OK, he had a team around him that week, most notably Patrick Reed, with whom he played four times without losing. But Spieth always has a team around. You’ve heard him use the word “we” a thousand times in press conferences, typically to include his caddie, Michael Greller, but also his parents, his fiancé, his swing coach, his siblings and others. Spieth invented this “we” thing. The Texan who won here in 1953—and Spieth noted in his Monday press conference that was the only time Ben Hogan ever played in a British Open—would surely not get the royal usage. But if the team is there for you in the good times it becomes even more useful when winning suddenly doesn’t seem so easy.
Speaking of Carnoustie’s quirky 8th hole, Spieth said on Monday, “Someone told me if we hit a draw on a par 3, it could land on the green and be out of bounds.”
Assessing the state of his game, Spieth said on Monday, “Is it as consistent as it’s ever been? Probably not. But can it be by the time we tee off? Absolutely. Does it have to be to win the tournament? No, because [golf] requires so much feel over here. As long as I play to the right spots and give myself enough chances, it can be good enough.”

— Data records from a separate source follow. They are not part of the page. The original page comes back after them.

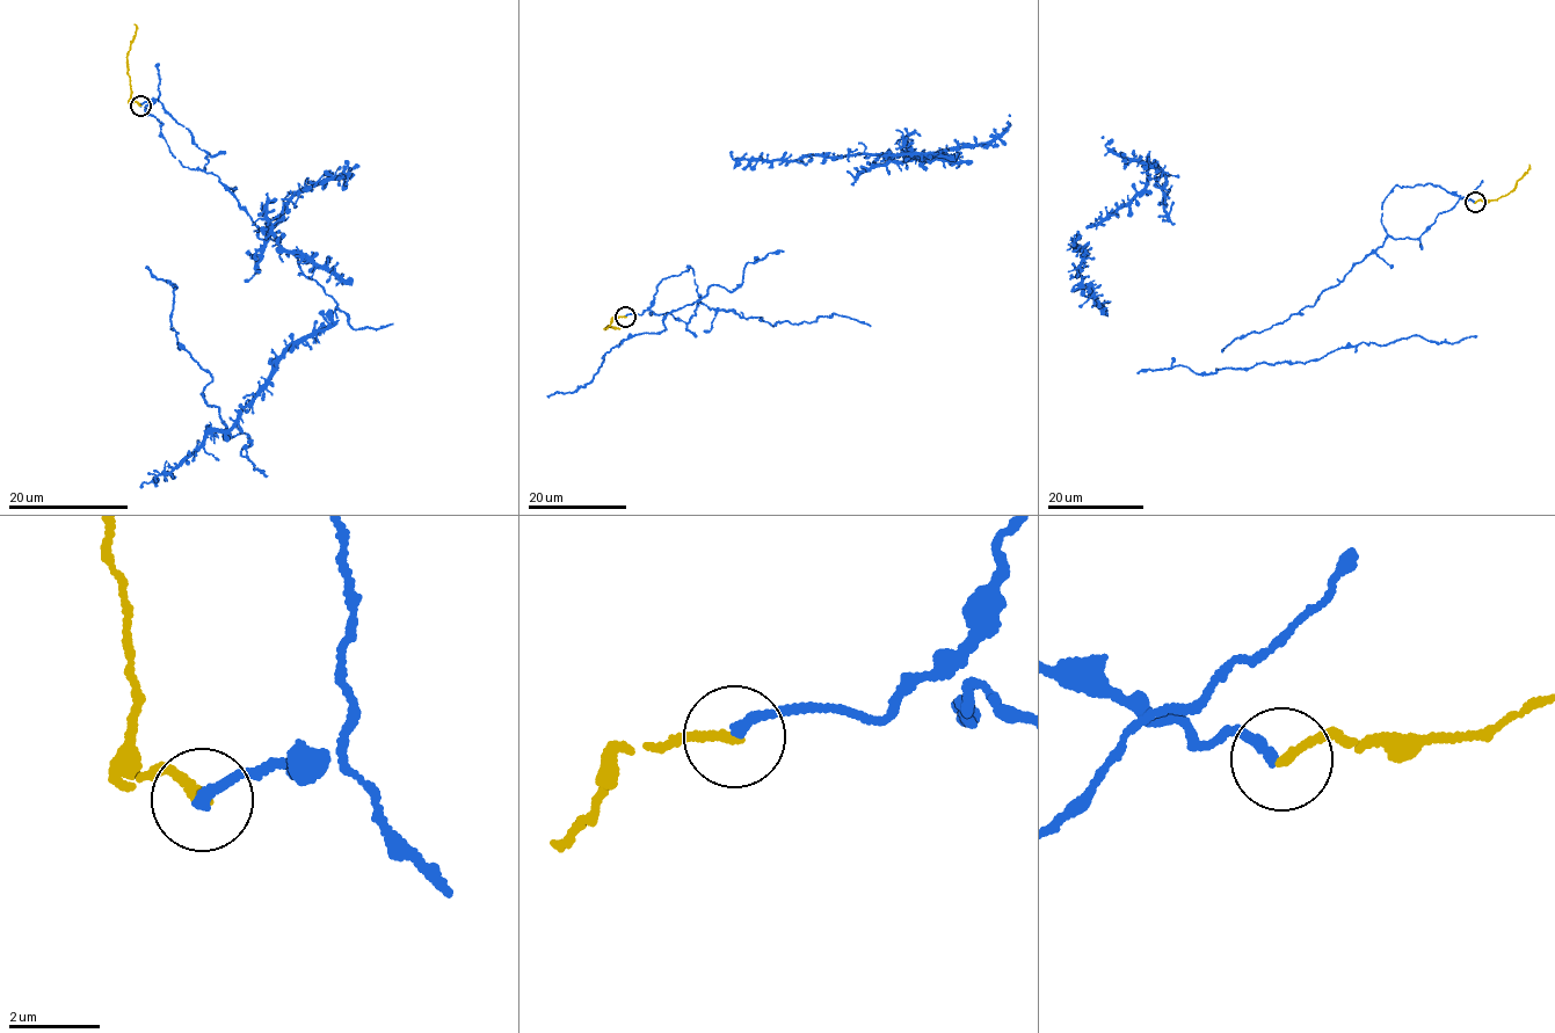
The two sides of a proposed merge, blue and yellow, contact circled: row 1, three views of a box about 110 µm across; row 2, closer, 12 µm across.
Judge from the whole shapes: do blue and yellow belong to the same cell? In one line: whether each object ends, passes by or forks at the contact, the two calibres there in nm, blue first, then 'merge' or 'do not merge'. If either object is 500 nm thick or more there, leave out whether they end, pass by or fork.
blue ends | yellow ends | 200/200 nm | merge

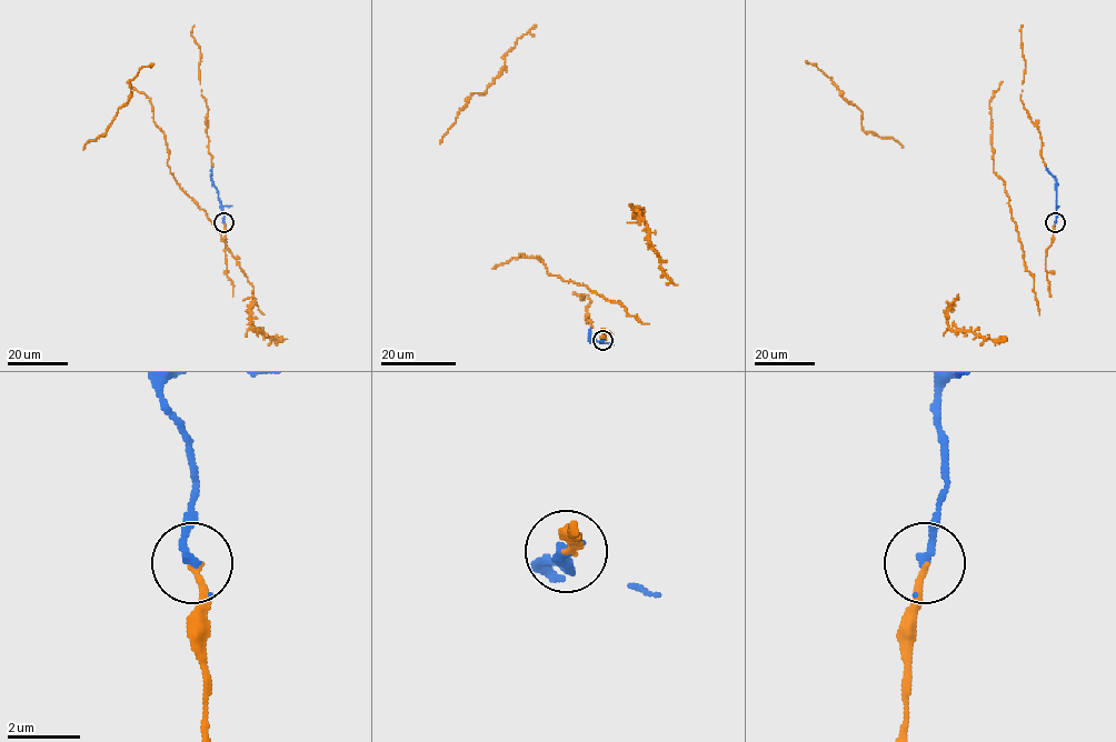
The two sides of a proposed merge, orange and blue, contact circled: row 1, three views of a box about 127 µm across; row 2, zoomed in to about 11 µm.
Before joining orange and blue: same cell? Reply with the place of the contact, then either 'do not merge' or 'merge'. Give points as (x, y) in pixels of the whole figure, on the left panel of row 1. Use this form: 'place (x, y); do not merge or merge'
place (223, 222); merge

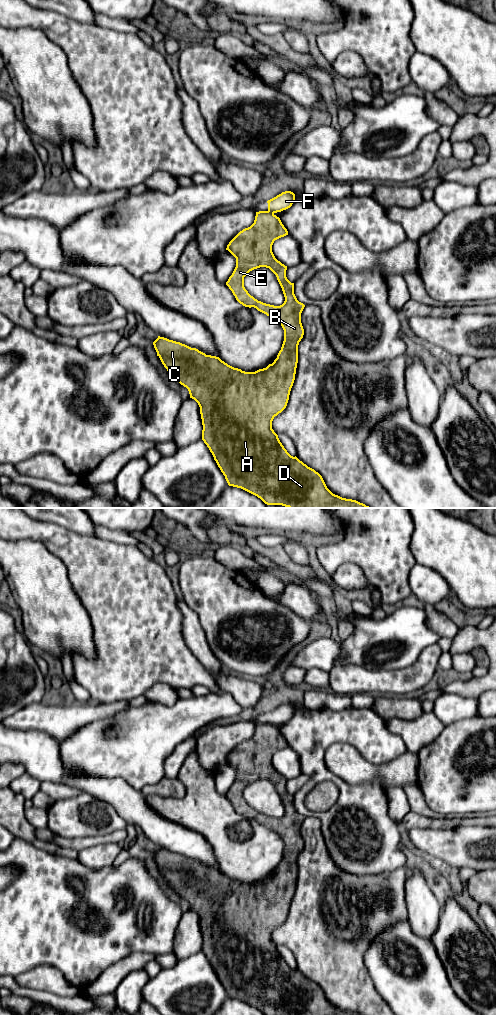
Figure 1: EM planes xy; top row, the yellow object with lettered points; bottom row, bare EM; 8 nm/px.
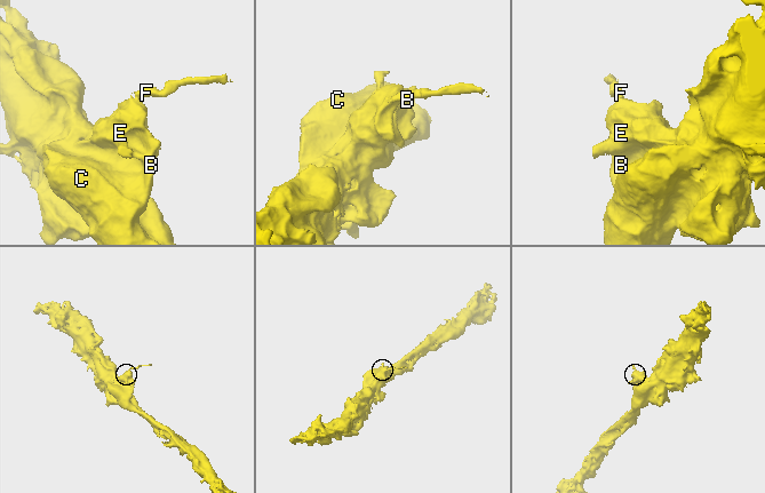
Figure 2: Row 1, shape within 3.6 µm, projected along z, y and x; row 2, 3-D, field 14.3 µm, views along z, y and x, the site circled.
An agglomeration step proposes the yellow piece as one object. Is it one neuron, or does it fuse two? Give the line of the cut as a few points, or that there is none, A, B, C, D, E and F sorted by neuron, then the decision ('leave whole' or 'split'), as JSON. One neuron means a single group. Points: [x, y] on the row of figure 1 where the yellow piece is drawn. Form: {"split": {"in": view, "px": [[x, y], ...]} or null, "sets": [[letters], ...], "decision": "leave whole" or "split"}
{"split": {"in": "xy", "px": [[268, 210], [273, 214]]}, "sets": [["A", "B", "C", "D", "E"], ["F"]], "decision": "split"}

The subtext was clear: We are not freaked out about anything! He is not, Greller is not, Team Spieth is not. It would be surprising if he doesn’t contend. In April at Augusta, you may recall, a Sunday charge made him the leader in the clubhouse for a brief spell, and he finished third. Jordan Spieth is about the sanest young golfer you’ll ever see, he plays both great tactical golf and great emotional golf.

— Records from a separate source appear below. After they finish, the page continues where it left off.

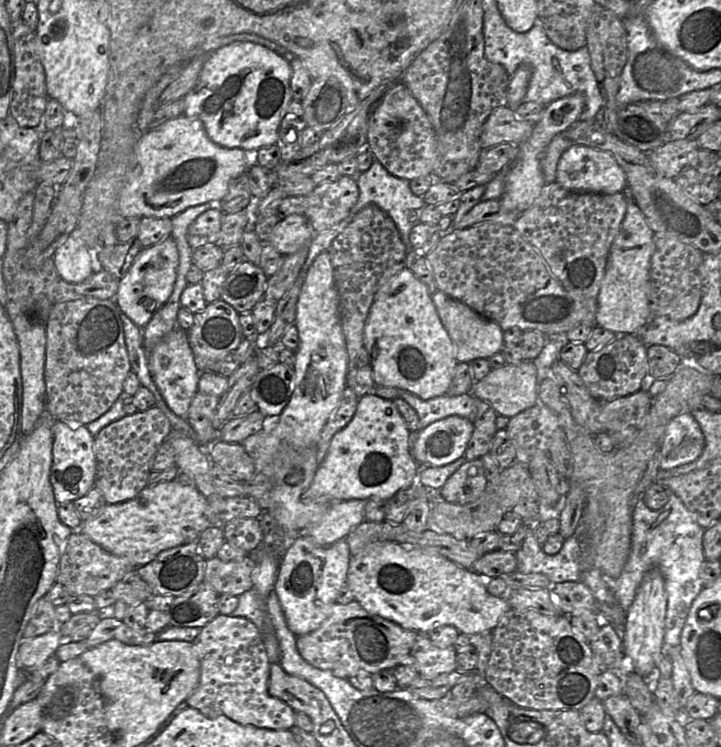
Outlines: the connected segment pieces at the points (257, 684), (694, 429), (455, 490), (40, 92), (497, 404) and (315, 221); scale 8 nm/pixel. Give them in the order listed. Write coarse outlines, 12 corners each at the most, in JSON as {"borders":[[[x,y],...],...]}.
{"borders":[[[218,614],[193,642],[200,681],[187,705],[245,726],[289,731],[268,692],[261,631]],[[691,413],[667,424],[659,468],[695,461],[704,445]],[[481,458],[465,462],[440,488],[449,503],[476,501],[488,484]],[[12,23],[15,80],[9,115],[40,128],[49,96],[36,31]],[[532,360],[491,369],[468,394],[511,418],[538,401]],[[342,175],[306,196],[313,232],[347,217],[358,197],[355,179]]]}

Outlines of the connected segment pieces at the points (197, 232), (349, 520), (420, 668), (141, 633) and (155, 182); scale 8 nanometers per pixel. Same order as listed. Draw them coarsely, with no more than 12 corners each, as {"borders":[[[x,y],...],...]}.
{"borders":[[[209,209],[188,229],[193,250],[218,241],[222,210]],[[367,500],[330,503],[322,520],[300,532],[321,547],[365,521]],[[418,634],[411,654],[417,672],[434,679],[457,669],[454,646],[438,648]],[[103,611],[85,639],[88,648],[108,640],[149,645],[158,633],[134,630]],[[180,115],[141,133],[123,217],[221,200],[245,151]]]}

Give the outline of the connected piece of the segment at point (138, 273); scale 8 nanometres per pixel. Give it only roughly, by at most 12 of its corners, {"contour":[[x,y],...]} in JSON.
{"contour":[[172,236],[143,247],[115,302],[141,329],[170,297]]}

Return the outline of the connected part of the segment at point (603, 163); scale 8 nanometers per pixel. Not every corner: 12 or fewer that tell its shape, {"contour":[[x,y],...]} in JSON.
{"contour":[[577,144],[554,182],[573,192],[621,193],[626,175],[611,153]]}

The R&A makes the defending champion give the Claret Jug back at the start of the week. Spieth did that Monday afternoon. He hated it.

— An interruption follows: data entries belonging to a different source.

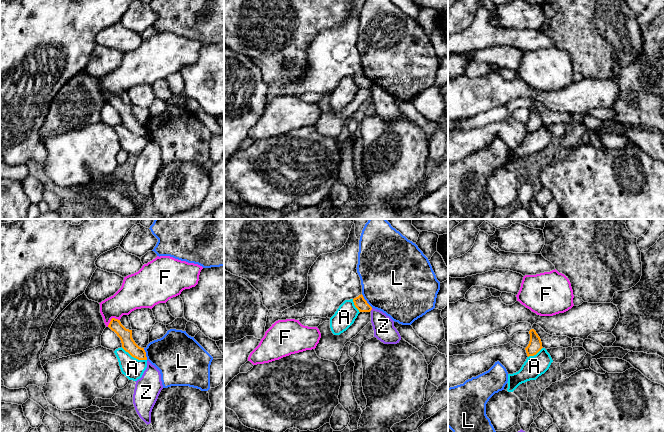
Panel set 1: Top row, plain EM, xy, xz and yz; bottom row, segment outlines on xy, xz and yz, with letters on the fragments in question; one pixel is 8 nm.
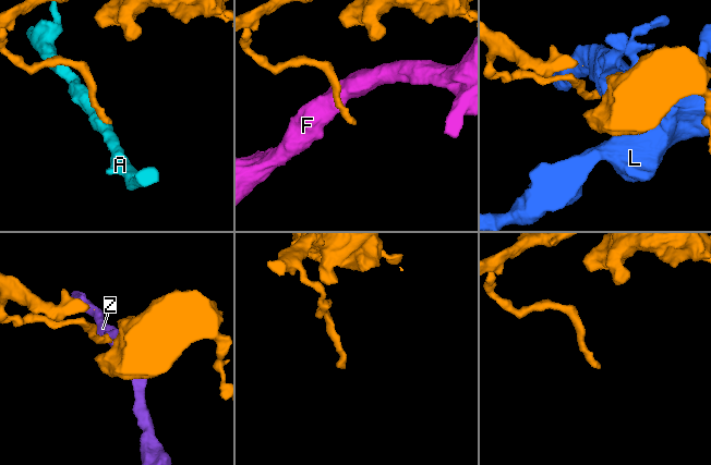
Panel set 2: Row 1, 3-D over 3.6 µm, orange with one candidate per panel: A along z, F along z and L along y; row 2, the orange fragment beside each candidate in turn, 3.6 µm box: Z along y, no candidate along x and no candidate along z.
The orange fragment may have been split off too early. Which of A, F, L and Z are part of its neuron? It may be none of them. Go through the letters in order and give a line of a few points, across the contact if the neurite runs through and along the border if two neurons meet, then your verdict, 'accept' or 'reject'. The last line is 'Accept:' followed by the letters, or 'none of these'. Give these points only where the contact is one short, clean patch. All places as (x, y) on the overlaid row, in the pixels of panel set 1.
A: xy (121, 347), (132, 356), (146, 360) | reject
F: xy (119, 319), (112, 318), (107, 326) | reject
L: reject
Z: xz (372, 308), (370, 310) | reject
Accept: none of these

“It wasn’t an enjoyable experience, what you guys had me do there, but it’s done,” Spieth told an R&A media official. “So, yeah, hopefully it’s only out of my possession for a week.”
Later, answering a reporter’s question, Spieth said, “I thought maybe somebody would meet me in the parking lot, and I’d just give them the case back and we’d move on. But it was a ceremony. And because of that, it actually hit me harder. I was like, man, this was in my possession. I took it to all the places that allowed me to get to where I am today. My family was able to take it around. Members of the team were able to take it. It’s the coolest trophy that our sport has to offer.
“But my game feels good. I needed a break. I was kind of dragging along, cut-line golf for a while, and playing a pretty heavy schedule, and I needed to kind of get away from the game, which I did.
“An Open Championship requires a lot of feel and imagination, and I think that’s what I need. I’d gotten very technical, very into making everything perfect, instead of playing the way I normally play. So this week you don’t know how far the ball is necessarily going to go off the tee. You need to play the spots, and then you have to use your imagination from there. Hold the ball. Ride the wind.”
Play the bounces. Pack a ski cap. Find your ball. Mark your ball. Avoid the bunkers. Take your medicine. Sharpen your tees. Accept bad bounces. Slug those uphill putts. Chart the port-a-johns. Also the leaderboards. Count your clubs. And your blessings. Jordan Spieth is wrapping up his reign as the champion golfer of the year, unless he’s not. Either way, you think he’s worried?